> THE PROBLEM: After locating the line that contains "Tursunbayeva, A., Di" in the data below, set down exactly that line and each one after it through the line that contains "Scholar | Total |", and nothing more.

Items from a dataset:
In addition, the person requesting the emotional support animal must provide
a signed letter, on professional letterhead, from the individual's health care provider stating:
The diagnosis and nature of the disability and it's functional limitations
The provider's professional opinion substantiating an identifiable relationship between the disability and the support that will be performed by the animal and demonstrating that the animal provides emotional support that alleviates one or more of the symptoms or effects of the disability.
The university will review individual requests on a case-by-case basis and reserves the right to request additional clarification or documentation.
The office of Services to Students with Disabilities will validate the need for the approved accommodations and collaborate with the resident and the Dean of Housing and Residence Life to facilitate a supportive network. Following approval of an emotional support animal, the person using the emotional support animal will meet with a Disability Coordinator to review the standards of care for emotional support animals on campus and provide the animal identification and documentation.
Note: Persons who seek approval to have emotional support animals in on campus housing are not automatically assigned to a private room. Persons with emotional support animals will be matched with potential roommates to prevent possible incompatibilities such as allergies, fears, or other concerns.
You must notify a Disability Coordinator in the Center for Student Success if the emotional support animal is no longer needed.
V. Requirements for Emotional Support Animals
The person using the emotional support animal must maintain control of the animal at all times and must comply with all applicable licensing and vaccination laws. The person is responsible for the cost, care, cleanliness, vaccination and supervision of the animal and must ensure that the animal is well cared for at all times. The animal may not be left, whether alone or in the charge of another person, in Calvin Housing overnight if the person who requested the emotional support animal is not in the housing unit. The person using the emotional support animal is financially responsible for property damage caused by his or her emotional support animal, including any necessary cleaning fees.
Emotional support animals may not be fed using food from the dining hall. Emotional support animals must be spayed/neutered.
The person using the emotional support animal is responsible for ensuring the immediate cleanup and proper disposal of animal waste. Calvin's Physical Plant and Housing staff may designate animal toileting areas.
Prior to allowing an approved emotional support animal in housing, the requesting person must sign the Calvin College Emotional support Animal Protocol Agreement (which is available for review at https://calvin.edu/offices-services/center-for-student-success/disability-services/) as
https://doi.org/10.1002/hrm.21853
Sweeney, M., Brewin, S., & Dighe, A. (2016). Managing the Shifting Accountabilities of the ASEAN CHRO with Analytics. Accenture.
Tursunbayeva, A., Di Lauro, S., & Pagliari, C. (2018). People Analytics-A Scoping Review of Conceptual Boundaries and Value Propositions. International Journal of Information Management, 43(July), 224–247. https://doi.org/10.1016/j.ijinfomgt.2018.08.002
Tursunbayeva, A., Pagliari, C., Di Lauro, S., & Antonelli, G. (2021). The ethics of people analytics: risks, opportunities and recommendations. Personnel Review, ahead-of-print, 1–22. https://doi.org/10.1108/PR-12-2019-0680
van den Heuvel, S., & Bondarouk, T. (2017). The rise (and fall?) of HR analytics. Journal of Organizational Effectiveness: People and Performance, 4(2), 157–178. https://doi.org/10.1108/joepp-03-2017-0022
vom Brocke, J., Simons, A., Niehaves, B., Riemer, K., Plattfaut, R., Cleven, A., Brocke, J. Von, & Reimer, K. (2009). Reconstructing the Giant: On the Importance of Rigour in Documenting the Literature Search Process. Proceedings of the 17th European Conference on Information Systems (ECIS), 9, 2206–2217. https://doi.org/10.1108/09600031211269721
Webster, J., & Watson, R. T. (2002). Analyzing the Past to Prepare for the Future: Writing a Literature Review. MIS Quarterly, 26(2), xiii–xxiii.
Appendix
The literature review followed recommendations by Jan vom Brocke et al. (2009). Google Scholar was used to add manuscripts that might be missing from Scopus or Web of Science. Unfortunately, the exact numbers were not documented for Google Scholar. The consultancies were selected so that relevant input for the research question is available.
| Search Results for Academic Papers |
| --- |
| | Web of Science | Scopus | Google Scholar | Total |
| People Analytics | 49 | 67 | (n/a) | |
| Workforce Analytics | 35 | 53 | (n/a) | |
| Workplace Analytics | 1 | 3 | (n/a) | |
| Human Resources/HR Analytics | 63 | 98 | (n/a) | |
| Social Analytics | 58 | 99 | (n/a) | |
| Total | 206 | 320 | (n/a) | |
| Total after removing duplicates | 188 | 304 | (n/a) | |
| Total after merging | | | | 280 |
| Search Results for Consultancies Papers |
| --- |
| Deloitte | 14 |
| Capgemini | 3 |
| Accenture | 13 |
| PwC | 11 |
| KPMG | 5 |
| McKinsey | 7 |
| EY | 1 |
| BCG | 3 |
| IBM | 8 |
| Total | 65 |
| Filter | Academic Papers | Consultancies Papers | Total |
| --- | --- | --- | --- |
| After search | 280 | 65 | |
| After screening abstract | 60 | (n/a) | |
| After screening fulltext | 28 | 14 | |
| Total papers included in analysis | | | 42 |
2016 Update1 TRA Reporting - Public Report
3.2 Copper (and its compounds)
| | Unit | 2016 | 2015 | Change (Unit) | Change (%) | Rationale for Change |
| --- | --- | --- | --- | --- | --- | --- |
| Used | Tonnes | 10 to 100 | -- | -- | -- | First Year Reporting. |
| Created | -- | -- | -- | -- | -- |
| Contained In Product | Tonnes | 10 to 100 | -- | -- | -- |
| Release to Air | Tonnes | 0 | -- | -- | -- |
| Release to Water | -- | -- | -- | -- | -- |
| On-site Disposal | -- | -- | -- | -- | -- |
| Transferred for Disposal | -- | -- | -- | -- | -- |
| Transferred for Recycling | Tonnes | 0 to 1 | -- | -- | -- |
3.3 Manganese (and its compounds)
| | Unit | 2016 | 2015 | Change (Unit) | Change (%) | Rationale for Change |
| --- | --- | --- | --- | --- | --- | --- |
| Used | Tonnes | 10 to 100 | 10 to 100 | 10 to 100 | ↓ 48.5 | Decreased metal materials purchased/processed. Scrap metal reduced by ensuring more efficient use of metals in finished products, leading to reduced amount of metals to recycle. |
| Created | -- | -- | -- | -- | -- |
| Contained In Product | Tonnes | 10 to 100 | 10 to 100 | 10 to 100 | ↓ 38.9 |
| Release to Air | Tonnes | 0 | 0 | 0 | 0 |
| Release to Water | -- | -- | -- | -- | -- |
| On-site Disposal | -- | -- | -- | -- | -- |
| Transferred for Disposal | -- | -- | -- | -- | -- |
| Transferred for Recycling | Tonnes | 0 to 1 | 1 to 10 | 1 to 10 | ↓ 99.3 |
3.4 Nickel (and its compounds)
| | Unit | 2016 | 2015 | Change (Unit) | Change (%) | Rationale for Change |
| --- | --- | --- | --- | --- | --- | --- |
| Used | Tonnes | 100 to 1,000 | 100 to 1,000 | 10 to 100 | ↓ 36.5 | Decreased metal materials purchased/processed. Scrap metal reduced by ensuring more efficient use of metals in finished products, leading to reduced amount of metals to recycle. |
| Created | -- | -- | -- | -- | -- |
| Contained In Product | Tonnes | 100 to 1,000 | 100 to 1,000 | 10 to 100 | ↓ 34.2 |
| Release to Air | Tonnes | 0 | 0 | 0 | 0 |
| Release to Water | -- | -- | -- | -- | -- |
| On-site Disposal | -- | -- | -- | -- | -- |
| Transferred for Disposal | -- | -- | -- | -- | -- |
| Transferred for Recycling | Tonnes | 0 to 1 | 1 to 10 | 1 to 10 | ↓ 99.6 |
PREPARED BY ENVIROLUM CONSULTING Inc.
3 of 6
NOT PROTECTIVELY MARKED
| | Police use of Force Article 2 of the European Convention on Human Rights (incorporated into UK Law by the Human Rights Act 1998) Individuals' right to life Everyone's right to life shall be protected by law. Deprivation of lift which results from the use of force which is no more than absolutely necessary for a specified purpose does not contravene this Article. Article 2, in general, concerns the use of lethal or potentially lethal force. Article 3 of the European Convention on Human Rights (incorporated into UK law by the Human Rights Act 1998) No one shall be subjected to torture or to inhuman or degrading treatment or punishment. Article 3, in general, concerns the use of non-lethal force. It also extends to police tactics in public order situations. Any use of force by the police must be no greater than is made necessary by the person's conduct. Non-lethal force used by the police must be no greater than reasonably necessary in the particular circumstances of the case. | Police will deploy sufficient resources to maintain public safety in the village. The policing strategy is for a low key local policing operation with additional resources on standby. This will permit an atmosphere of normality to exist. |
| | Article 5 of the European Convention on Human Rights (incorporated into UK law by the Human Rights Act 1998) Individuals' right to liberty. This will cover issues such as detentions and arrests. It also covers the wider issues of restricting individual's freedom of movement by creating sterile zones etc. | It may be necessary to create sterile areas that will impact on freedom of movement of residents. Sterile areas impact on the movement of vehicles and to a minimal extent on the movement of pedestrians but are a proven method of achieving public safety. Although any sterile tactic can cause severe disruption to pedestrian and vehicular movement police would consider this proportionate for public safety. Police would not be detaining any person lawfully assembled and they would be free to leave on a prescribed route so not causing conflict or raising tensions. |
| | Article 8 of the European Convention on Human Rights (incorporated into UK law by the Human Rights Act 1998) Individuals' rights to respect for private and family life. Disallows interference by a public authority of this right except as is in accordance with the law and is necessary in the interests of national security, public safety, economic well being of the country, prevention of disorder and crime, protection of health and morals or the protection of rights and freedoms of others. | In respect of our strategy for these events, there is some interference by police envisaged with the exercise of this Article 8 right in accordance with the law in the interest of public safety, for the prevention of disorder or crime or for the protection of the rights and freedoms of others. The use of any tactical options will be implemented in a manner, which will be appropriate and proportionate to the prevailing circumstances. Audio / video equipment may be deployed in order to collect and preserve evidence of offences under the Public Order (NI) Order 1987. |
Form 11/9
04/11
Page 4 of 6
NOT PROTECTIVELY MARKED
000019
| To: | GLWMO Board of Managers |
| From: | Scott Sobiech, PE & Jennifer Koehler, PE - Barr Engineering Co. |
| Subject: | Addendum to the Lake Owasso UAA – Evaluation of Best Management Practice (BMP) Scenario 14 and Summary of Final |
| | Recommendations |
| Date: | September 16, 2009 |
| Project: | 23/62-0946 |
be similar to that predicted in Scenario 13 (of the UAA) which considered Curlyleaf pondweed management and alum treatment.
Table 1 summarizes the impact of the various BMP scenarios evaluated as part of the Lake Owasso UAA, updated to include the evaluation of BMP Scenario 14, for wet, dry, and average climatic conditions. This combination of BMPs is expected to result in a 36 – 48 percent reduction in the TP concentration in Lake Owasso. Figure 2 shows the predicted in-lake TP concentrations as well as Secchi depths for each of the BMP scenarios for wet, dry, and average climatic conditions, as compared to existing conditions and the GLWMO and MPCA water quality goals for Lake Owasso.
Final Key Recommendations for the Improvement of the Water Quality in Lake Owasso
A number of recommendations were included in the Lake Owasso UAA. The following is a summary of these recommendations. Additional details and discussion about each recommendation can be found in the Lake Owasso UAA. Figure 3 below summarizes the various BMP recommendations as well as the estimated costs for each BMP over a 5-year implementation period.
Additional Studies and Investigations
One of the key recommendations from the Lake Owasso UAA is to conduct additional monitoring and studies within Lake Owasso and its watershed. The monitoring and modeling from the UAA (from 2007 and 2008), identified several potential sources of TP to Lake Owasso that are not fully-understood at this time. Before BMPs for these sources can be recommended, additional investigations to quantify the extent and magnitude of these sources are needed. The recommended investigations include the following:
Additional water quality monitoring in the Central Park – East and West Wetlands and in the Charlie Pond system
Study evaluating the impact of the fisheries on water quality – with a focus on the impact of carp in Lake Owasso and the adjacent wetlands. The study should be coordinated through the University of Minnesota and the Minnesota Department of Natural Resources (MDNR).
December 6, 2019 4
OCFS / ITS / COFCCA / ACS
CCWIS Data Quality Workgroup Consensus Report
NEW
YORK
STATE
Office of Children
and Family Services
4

> EXERCISE OUTPUT:
Tursunbayeva, A., Di Lauro, S., & Pagliari, C. (2018). People Analytics-A Scoping Review of Conceptual Boundaries and Value Propositions. International Journal of Information Management, 43(July), 224–247. https://doi.org/10.1016/j.ijinfomgt.2018.08.002
Tursunbayeva, A., Pagliari, C., Di Lauro, S., & Antonelli, G. (2021). The ethics of people analytics: risks, opportunities and recommendations. Personnel Review, ahead-of-print, 1–22. https://doi.org/10.1108/PR-12-2019-0680
van den Heuvel, S., & Bondarouk, T. (2017). The rise (and fall?) of HR analytics. Journal of Organizational Effectiveness: People and Performance, 4(2), 157–178. https://doi.org/10.1108/joepp-03-2017-0022
vom Brocke, J., Simons, A., Niehaves, B., Riemer, K., Plattfaut, R., Cleven, A., Brocke, J. Von, & Reimer, K. (2009). Reconstructing the Giant: On the Importance of Rigour in Documenting the Literature Search Process. Proceedings of the 17th European Conference on Information Systems (ECIS), 9, 2206–2217. https://doi.org/10.1108/09600031211269721
Webster, J., & Watson, R. T. (2002). Analyzing the Past to Prepare for the Future: Writing a Literature Review. MIS Quarterly, 26(2), xiii–xxiii.
Appendix
The literature review followed recommendations by Jan vom Brocke et al. (2009). Google Scholar was used to add manuscripts that might be missing from Scopus or Web of Science. Unfortunately, the exact numbers were not documented for Google Scholar. The consultancies were selected so that relevant input for the research question is available.
| Search Results for Academic Papers |
| --- |
| | Web of Science | Scopus | Google Scholar | Total |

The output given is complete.